#### TASK GOAL:
Up to and including the line bearing "endmodule // xor_i2_3b", output every line of the entries exactly as written, starting from the first; pictures stay out.

(Data records)
Segment Open

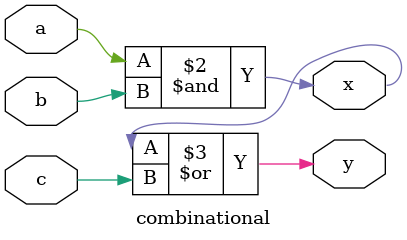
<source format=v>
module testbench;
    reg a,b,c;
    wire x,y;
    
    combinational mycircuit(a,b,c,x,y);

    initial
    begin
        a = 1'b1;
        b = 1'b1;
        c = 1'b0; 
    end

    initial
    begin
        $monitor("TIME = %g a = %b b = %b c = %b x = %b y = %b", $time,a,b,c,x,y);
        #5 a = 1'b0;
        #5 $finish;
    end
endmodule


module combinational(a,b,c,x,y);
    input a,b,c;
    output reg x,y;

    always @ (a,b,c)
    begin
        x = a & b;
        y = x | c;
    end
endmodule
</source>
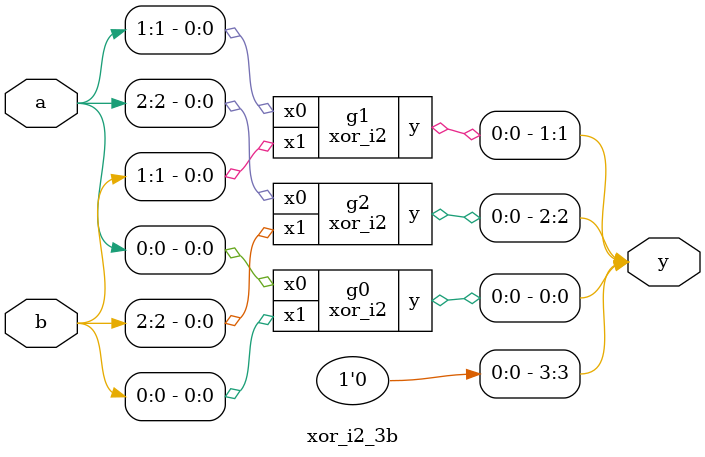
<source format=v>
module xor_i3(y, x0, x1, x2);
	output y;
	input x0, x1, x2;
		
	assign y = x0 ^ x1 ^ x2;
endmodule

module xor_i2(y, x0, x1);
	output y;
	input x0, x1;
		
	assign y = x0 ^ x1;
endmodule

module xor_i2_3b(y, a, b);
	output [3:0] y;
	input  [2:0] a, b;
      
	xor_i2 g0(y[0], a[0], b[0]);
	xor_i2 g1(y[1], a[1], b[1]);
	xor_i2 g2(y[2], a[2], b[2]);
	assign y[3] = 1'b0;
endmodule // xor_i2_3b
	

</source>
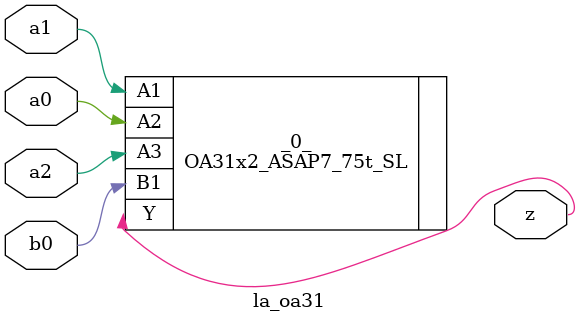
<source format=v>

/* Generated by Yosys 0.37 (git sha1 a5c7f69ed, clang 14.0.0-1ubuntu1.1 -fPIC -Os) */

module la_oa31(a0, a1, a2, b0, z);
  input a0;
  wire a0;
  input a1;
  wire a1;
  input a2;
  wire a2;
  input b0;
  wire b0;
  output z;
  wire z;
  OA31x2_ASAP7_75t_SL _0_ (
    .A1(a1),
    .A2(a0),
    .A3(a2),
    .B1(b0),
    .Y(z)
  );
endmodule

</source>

Segment Closed

#### ANSWER BELOW:
<source format=v>
module testbench;
    reg a,b,c;
    wire x,y;
    
    combinational mycircuit(a,b,c,x,y);

    initial
    begin
        a = 1'b1;
        b = 1'b1;
        c = 1'b0; 
    end

    initial
    begin
        $monitor("TIME = %g a = %b b = %b c = %b x = %b y = %b", $time,a,b,c,x,y);
        #5 a = 1'b0;
        #5 $finish;
    end
endmodule


module combinational(a,b,c,x,y);
    input a,b,c;
    output reg x,y;

    always @ (a,b,c)
    begin
        x = a & b;
        y = x | c;
    end
endmodule
</source>
<source format=v>
module xor_i3(y, x0, x1, x2);
	output y;
	input x0, x1, x2;
		
	assign y = x0 ^ x1 ^ x2;
endmodule

module xor_i2(y, x0, x1);
	output y;
	input x0, x1;
		
	assign y = x0 ^ x1;
endmodule

module xor_i2_3b(y, a, b);
	output [3:0] y;
	input  [2:0] a, b;
      
	xor_i2 g0(y[0], a[0], b[0]);
	xor_i2 g1(y[1], a[1], b[1]);
	xor_i2 g2(y[2], a[2], b[2]);
	assign y[3] = 1'b0;
endmodule // xor_i2_3b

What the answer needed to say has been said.